• WHAT THE EXERCISE ASKS: Could you arrange the lines of text in the material below as a numbered list, leaving out blank lines and the pictures?
━━ AVAILABLE DATA
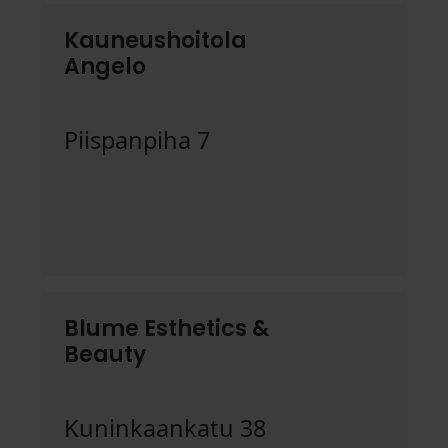
Kauneushoitola
Angelo
Piispanpiha 7
Blume Esthetics &
Beauty
Kuninkaankatu 38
━━━━
• RESULT OF THE EXERCISE:
1. Kauneushoitola
2. Angelo
3. Piispanpiha 7
4. Blume Esthetics &
5. Beauty
6. Kuninkaankatu 38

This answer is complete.